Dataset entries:
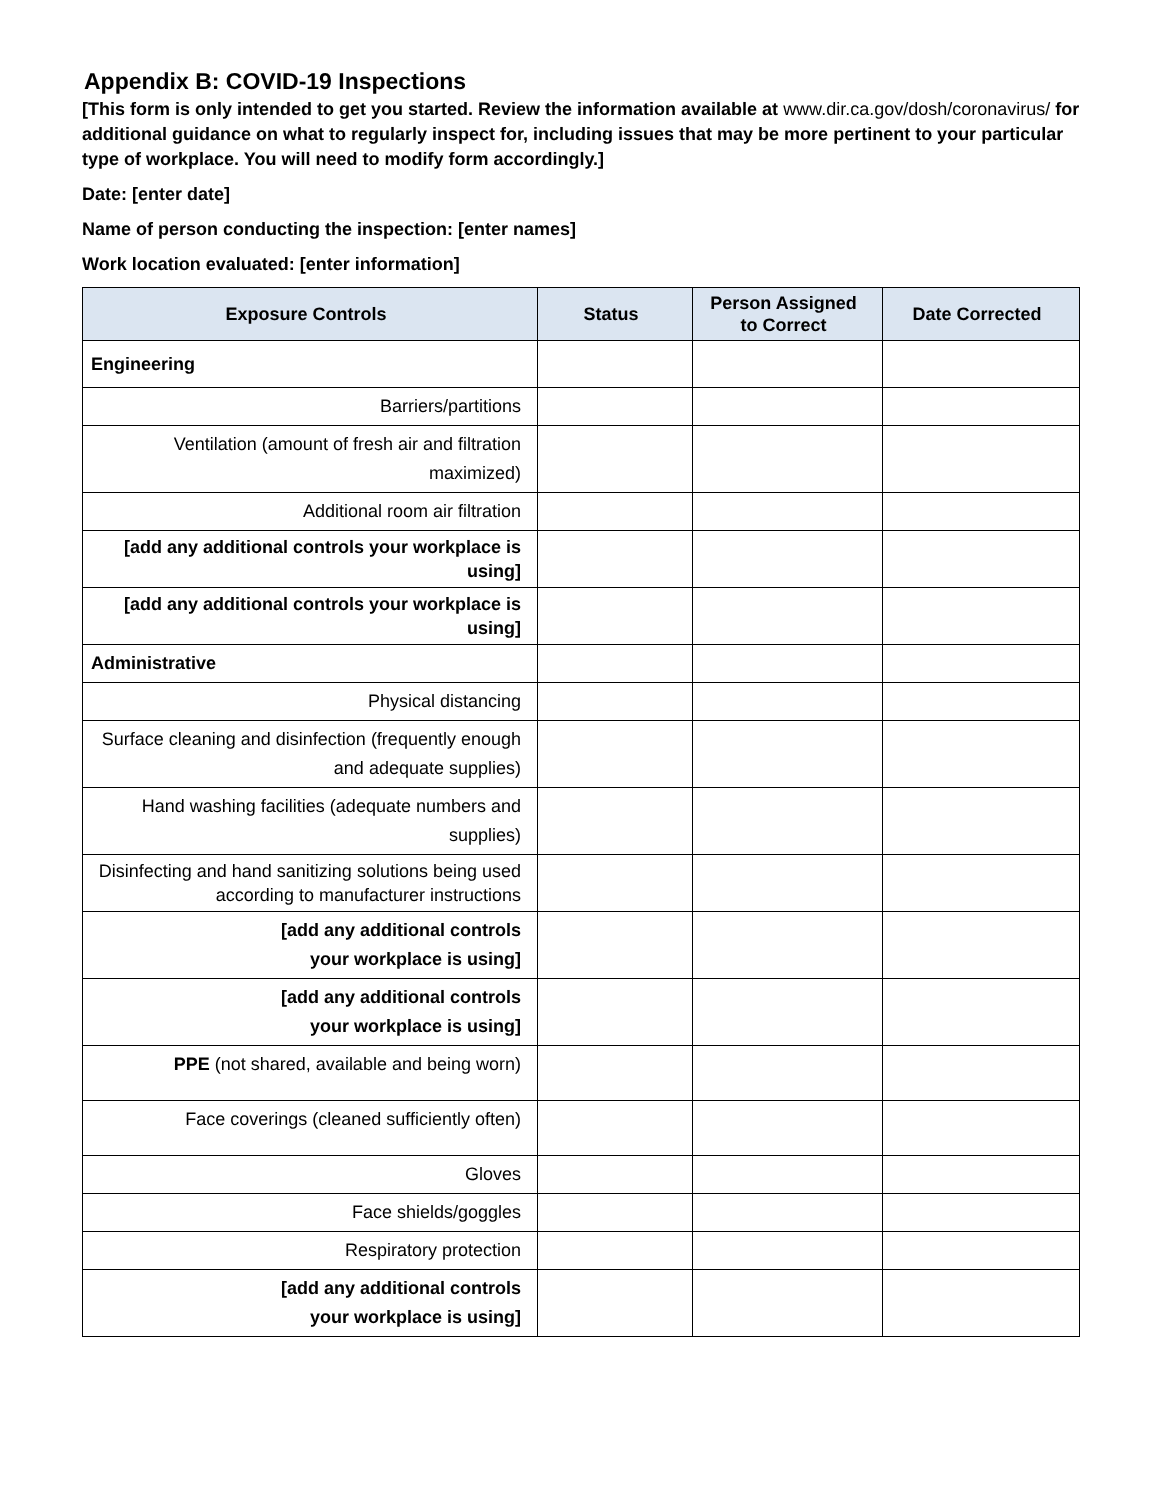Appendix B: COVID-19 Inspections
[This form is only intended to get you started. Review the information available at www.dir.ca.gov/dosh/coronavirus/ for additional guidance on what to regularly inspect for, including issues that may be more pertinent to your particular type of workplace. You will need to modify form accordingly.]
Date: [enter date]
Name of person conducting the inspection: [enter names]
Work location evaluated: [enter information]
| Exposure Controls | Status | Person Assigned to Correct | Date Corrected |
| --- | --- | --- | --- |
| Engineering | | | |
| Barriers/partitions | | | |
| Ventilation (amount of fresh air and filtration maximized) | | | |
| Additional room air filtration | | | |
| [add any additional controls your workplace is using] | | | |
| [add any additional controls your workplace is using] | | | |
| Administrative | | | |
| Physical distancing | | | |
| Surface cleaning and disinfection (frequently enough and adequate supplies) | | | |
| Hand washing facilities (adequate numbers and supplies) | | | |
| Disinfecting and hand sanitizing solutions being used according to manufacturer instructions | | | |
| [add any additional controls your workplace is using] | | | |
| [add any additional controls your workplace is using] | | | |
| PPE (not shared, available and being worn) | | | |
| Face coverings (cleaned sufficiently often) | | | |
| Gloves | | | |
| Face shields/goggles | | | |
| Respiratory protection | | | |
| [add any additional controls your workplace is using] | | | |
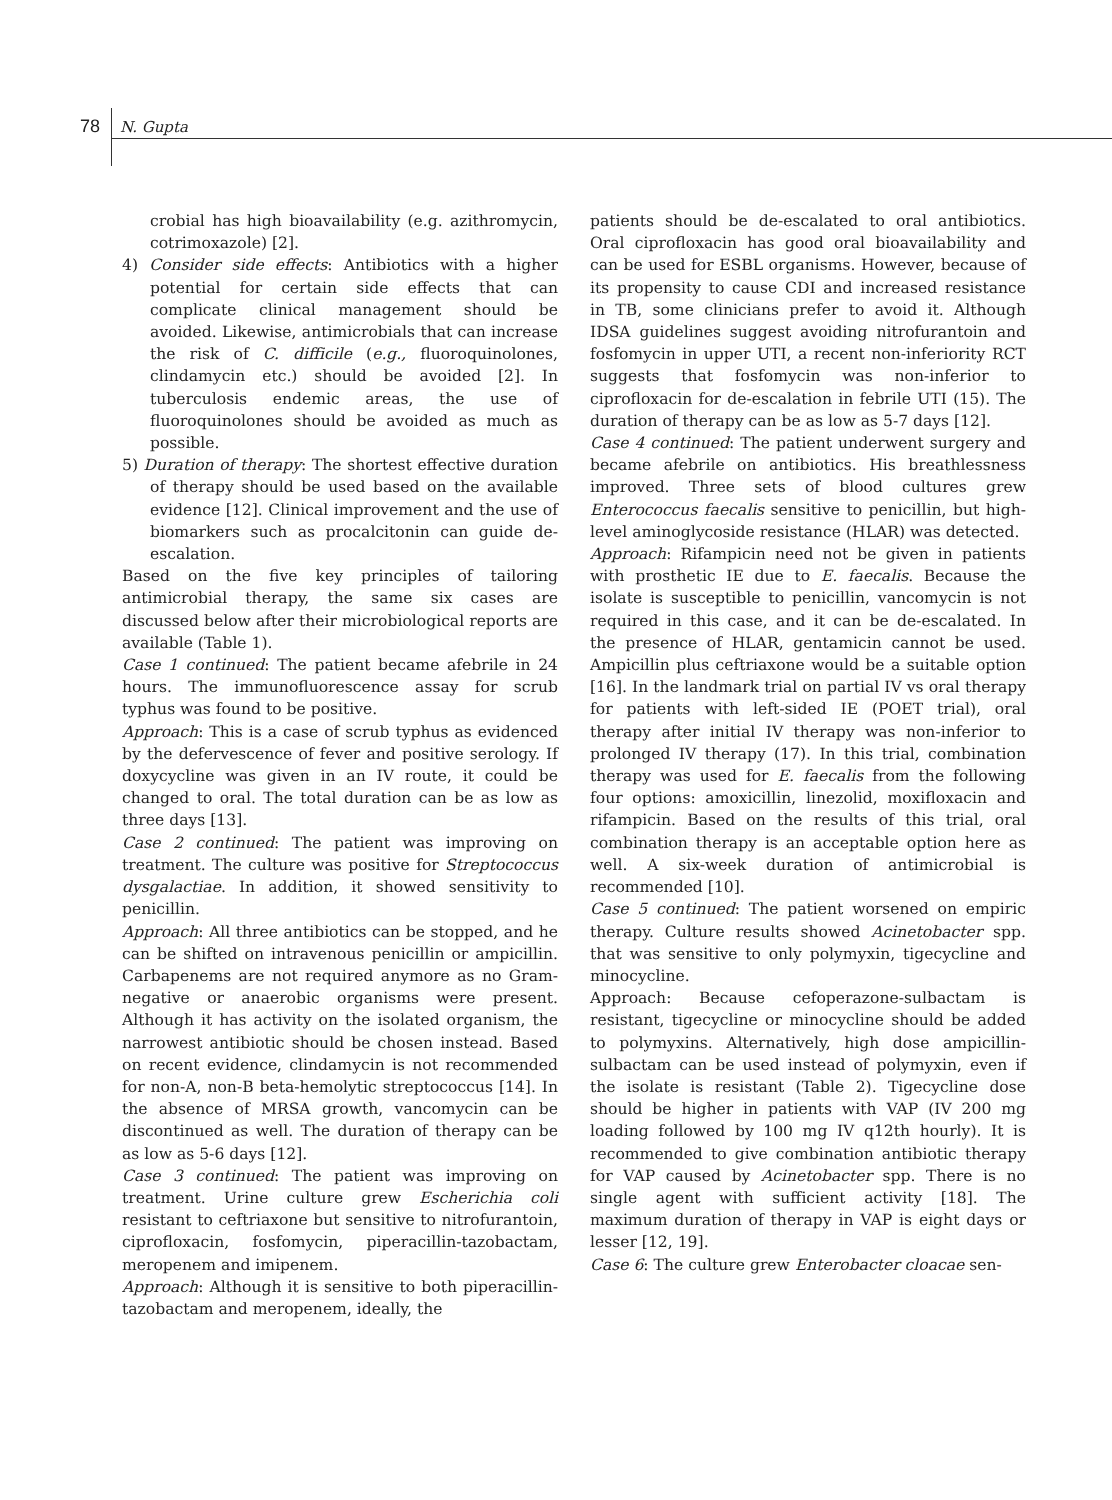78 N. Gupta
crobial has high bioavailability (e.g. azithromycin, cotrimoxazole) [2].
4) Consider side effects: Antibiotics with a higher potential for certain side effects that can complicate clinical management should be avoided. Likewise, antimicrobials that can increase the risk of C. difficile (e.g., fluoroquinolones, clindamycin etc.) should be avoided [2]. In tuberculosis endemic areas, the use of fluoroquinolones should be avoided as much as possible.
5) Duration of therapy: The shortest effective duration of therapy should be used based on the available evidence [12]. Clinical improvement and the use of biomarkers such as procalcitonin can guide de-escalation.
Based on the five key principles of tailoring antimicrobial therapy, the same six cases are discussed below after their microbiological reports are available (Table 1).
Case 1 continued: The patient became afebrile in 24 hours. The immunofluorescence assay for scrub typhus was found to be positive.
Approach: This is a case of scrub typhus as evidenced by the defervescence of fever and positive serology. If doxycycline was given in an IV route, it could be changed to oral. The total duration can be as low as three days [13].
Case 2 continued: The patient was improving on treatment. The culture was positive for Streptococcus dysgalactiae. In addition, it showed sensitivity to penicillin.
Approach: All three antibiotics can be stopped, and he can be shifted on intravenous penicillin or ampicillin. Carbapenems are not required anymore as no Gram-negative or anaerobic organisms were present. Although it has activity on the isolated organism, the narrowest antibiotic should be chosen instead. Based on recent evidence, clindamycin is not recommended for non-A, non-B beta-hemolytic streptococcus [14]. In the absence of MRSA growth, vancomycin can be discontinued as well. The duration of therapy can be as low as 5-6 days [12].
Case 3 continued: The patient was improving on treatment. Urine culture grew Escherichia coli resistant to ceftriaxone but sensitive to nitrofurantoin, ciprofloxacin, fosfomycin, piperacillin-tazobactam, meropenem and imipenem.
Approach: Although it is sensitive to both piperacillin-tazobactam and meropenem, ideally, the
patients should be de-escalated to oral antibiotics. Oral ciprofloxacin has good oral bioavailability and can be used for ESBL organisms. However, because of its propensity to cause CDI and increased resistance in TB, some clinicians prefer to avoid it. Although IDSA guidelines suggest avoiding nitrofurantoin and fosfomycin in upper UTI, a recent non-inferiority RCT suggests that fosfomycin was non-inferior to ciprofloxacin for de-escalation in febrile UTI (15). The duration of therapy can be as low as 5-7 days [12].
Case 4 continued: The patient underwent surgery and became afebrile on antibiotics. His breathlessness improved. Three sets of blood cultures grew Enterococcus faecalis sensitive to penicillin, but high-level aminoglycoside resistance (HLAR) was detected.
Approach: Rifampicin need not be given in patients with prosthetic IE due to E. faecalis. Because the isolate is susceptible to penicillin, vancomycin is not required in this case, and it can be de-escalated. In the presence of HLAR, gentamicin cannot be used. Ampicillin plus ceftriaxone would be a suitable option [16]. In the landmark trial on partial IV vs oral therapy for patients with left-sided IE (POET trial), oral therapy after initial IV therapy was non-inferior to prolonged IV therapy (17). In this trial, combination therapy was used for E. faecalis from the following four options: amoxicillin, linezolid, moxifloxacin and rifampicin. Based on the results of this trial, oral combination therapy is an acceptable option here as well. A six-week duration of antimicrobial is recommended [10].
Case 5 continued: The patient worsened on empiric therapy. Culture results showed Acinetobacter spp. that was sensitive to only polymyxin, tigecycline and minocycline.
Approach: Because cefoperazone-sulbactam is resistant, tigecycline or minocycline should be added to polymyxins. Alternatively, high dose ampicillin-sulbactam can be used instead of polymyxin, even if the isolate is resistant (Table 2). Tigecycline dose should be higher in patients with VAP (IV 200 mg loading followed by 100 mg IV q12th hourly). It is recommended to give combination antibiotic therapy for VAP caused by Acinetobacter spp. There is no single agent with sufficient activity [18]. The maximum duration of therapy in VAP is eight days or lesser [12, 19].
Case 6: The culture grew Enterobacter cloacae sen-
...
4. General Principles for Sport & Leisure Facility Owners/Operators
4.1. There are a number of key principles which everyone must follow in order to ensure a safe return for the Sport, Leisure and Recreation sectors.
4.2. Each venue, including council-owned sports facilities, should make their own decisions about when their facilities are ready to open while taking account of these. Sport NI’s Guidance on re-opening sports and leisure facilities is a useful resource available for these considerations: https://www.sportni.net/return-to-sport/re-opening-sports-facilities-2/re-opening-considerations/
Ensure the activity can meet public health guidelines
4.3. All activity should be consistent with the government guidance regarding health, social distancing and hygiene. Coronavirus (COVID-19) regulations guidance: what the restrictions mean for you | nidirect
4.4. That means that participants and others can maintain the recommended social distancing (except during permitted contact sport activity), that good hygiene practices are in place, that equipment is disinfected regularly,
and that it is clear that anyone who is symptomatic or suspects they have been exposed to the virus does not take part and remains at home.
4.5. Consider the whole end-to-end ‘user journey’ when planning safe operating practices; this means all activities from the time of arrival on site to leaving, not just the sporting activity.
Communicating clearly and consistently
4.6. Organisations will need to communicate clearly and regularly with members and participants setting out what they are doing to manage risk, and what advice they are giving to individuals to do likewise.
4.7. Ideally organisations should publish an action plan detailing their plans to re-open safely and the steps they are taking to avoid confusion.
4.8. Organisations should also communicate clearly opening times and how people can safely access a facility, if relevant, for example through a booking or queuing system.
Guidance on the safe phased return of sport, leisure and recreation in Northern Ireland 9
* * *
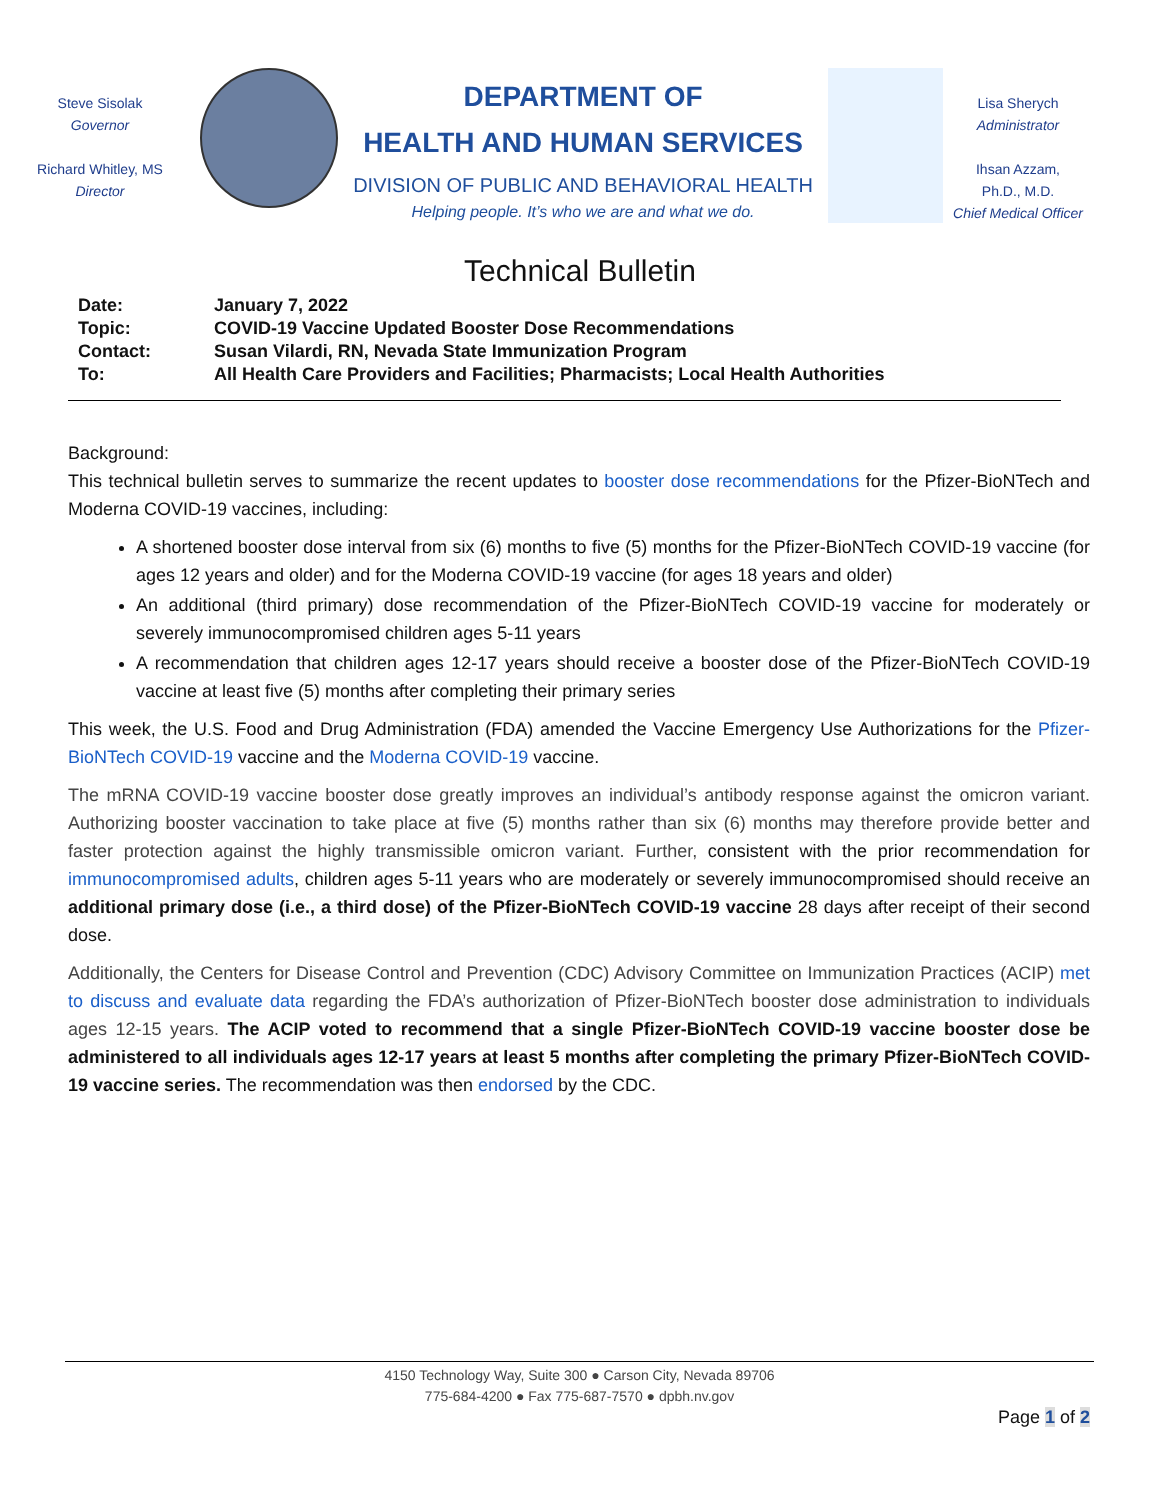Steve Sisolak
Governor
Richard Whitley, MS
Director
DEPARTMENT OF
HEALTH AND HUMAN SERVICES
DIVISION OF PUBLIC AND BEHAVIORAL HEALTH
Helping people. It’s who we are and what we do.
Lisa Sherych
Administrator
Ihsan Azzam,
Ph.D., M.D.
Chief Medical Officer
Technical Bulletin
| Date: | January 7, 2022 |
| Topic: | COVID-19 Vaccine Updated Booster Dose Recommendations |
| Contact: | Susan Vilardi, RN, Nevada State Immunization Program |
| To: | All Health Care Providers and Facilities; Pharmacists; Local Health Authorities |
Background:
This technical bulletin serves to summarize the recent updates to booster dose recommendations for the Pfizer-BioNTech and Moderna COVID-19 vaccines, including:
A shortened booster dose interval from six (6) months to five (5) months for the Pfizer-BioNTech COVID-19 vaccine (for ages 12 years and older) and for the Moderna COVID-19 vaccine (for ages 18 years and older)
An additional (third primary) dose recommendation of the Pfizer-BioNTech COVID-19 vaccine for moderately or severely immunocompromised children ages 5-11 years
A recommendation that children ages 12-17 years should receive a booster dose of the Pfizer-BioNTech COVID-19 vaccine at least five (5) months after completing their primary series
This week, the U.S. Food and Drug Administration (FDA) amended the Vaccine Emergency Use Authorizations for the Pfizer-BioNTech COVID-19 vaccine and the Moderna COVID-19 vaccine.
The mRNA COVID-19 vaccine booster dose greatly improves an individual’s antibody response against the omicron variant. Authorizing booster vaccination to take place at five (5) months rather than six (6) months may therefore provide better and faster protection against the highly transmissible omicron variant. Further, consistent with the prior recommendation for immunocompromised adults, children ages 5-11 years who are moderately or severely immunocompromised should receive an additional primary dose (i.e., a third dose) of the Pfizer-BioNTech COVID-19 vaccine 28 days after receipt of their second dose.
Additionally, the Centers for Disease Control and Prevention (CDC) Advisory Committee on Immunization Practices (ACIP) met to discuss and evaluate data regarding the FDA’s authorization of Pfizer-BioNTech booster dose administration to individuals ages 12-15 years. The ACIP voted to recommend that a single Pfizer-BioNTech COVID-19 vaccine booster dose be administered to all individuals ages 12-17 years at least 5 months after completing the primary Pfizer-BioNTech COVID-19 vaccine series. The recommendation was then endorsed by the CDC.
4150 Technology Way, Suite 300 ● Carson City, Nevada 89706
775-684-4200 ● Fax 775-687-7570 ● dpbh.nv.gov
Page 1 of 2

→ Activity:
Line by line, check the data above for the word "higher" and state how many lines contain it. Give only the number.

→ Answer to the exercise:
2